Série d'exercices:
1 – Dans le texte sur BNP Paribas, recopiez le passage situé entre "BNP Paribas transforme" et "métier de relation.", bornes incluses, en remplaçant "banque" par "enseigne".
2 – D'après le texte sur BNP Paribas, quel est le premier critère du choix du client ?
3 – Poursuivez le texte sur BNP Paribas à partir de l'endroit où il s'arrête.

Texte à étudier:

BNP Paribas transforme l'expérience client et collaborateur
Bertrand de la Chapelle, nouvellement nommé Directeur de la Relation Client et du Marketing– BNP Paribas (au centre de la table sur la photo) présentait les raisons de l'implication de sa banque dans les travaux
"La relation client est un enjeu stratégique, la banque de détail est un métier de relation.
Pourquoi ? Lorsque nous faisons bien notre métier opérationnel dans les prestations quotidiennes (relevés de compte exacts, renouvellement de carte...), tout cela n'est que très normal. C'est lorsque cela ne se produit pas que les choses se gâtent ! Lorsque nous excellons sans intermédiation humaine, c'est juste la base de notre métier.
Le moment de vérité
Tôt ou tard chacun dans sa vie a besoin de rencontrer quelqu'un pour l'aider dans un projet ou l'aider dans une difficulté.Ce moment de la rencontre, c'est le moment de vérité, c'est le moment de relation. C'est le moment ou le client va juger que nous faisons bien notre travail. Il va remettre en cause l'ensemble de la relation si nous ne le faisons pas.
Le premier critère du choix du client est la relation, ce n'est pas le prix, c'est ce qui est émane de la réputation. Et ce bouche-à-oreille traite de la façon avec laquelle on a été servi, la façon dont on a été considéré. Pour se différencier dans la banque, c'est extrêmement difficile, il faut exceller dans la relation. Les travaux de l'INRC ont démarré au moment où nous nous sommes fixés comme ambition d'être la référence bancaire dans la relation client."

Données présentées:

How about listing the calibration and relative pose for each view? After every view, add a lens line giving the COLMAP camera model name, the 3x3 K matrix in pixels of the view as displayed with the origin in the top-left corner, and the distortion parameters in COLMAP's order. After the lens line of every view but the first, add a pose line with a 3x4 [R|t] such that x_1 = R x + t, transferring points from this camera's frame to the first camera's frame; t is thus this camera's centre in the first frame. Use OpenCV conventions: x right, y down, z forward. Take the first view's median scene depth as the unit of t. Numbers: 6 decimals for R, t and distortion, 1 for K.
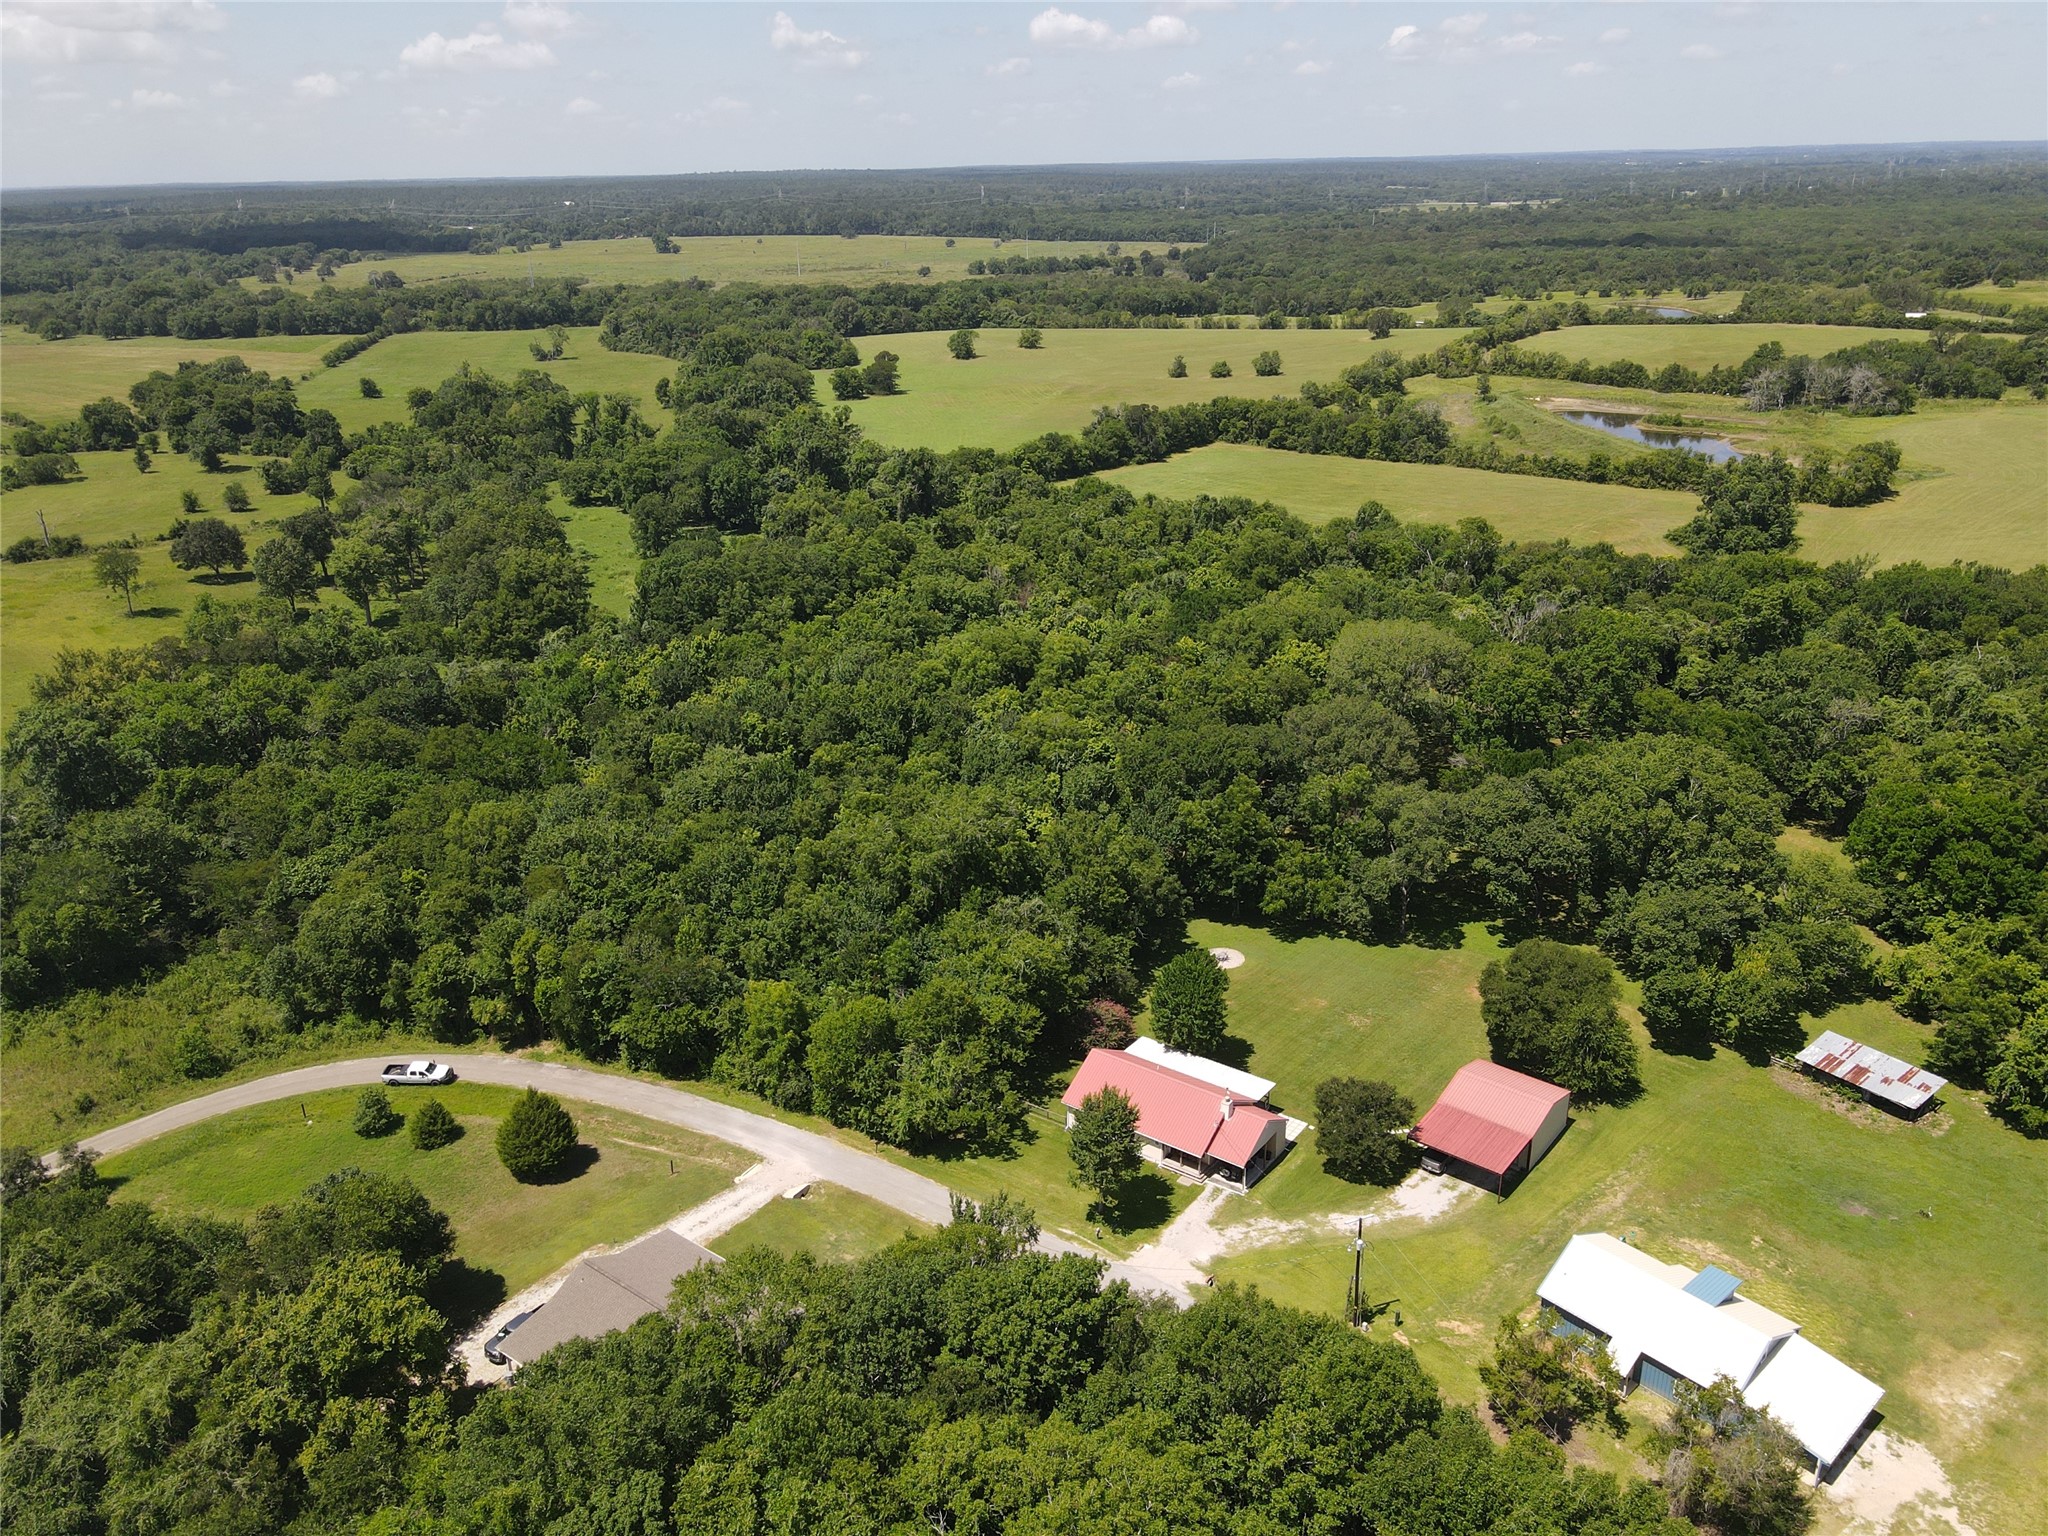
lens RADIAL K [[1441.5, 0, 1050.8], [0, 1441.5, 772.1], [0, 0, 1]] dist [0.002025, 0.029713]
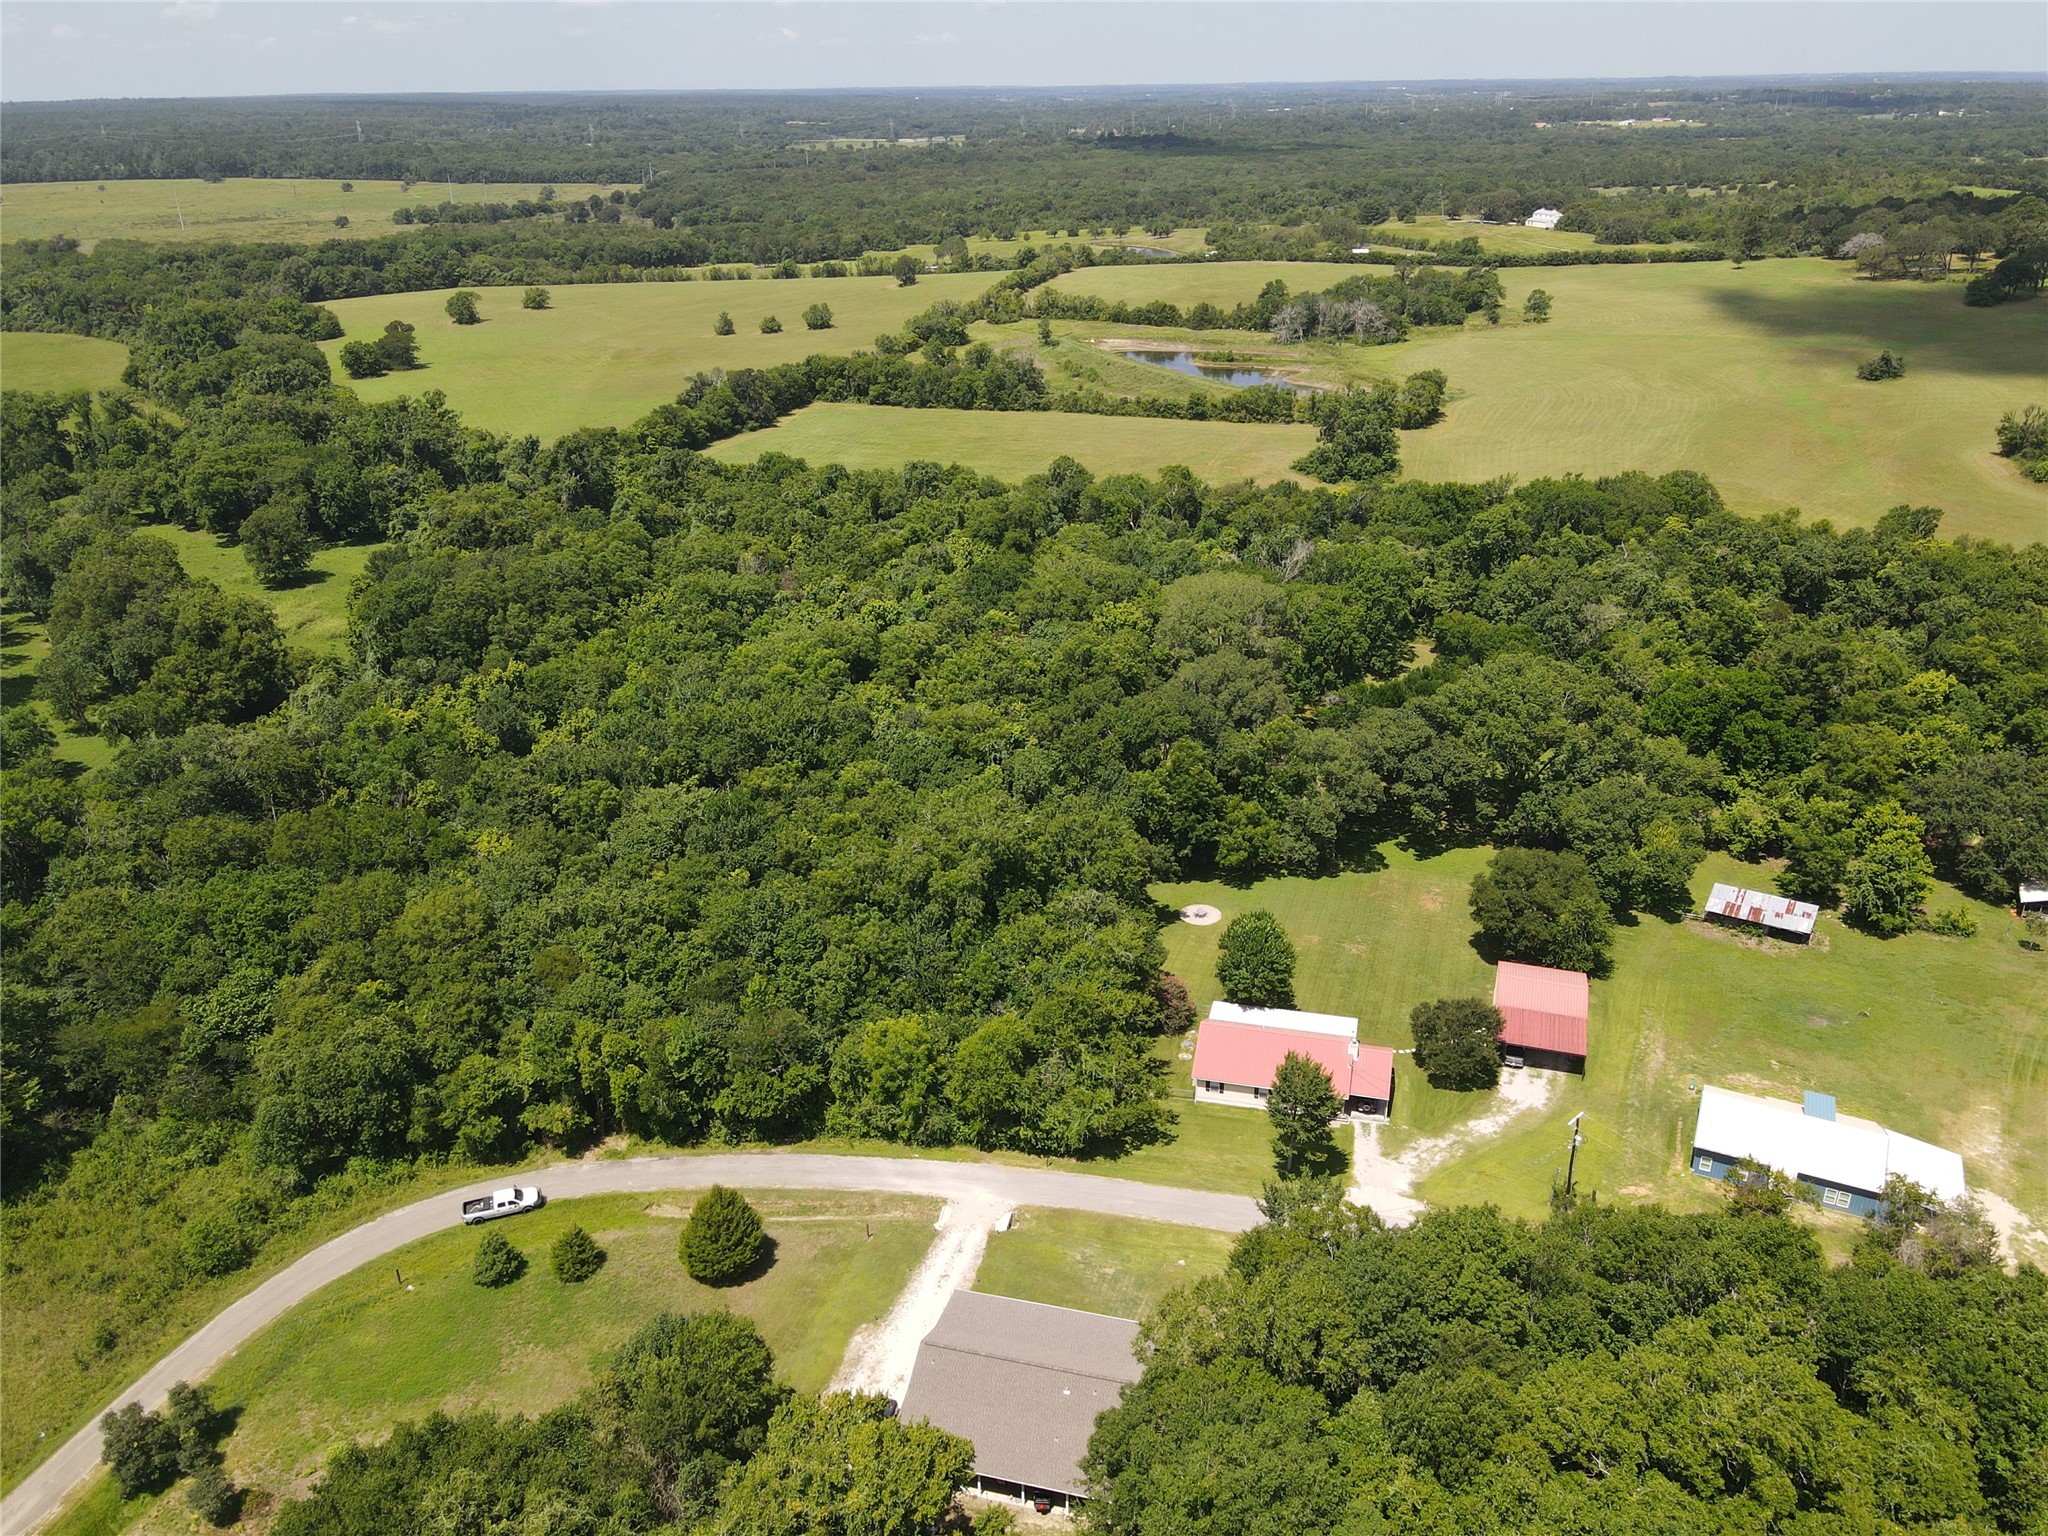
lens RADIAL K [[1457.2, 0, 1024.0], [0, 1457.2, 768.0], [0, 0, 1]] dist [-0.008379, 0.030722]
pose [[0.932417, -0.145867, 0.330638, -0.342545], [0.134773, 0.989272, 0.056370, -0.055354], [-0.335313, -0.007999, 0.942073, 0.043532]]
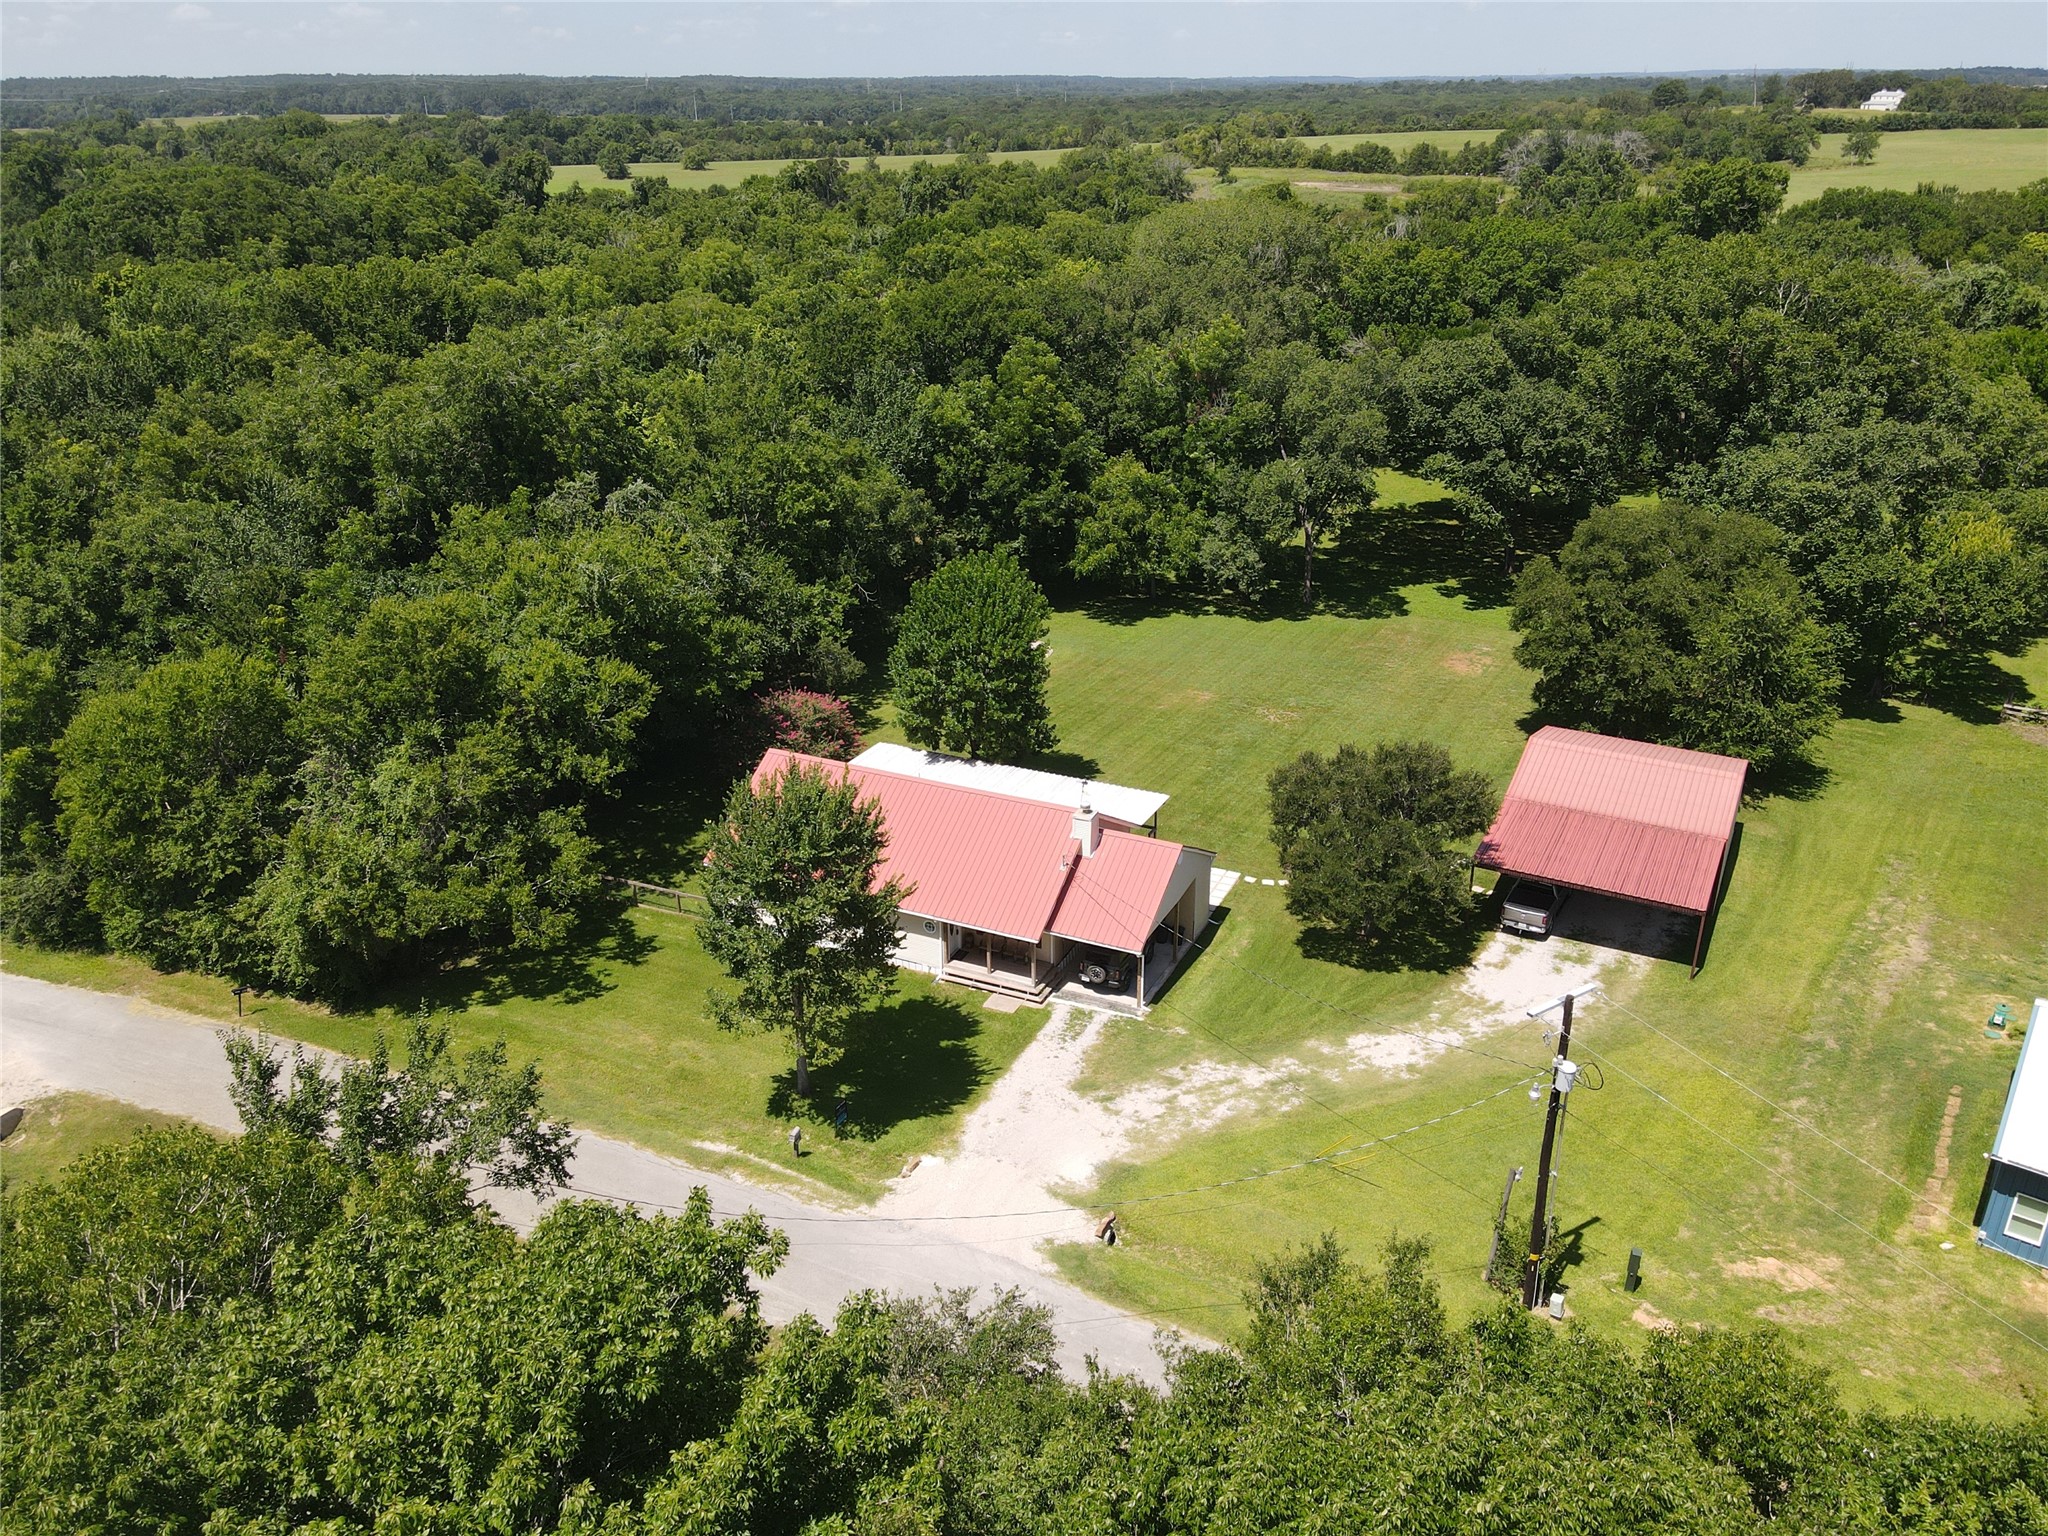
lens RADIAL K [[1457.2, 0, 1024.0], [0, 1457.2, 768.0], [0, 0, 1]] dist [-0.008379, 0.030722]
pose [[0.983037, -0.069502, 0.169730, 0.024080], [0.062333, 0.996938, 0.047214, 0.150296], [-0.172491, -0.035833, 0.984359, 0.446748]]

Réponses par numéro:
1 –
BNP Paribas transforme l'expérience client et collaborateur
Bertrand de la Chapelle, nouvellement nommé Directeur de la Relation Client et du Marketing– BNP Paribas (au centre de la table sur la photo) présentait les raisons de l'implication de sa enseigne dans les travaux
"La relation client est un enjeu stratégique, la enseigne de détail est un métier de relation.

2 – La relation, et non le prix.

3 –
Au sujet du projet "Préférence client", Bertrand de la Chapelle développe : "Préférence client veut transformer l'expérience client et collaborateur. L'implication de la direction générale -et en particulier de Marie-Claire Capobianco- a été crucial pour Préférence Client, et ce, afin d’entraîner derrière cette ambition l'ensemble des équipes par des travaux collaboratifs visant à déterminer comment incarner cette ambition.
C'est ainsi que nous choisi des attitudes à adopter pour que cette ambition s'incarne précisément, puis repéré des moments d'attention, qui sont des moments critiques dans lesquels la relation devra être préservée et renforcée. Nous avons en outre cartographié les services rendus, de manière à identifier ce qui est essentiel dans les lieux de rencontre avec le client.
Ces travaux ont permis l'appropriation des équipes à tous les niveaux hiérarchiques, et surtout obtenir des résultats en phase avec la réalité du terrain."
Une ambition de transformation.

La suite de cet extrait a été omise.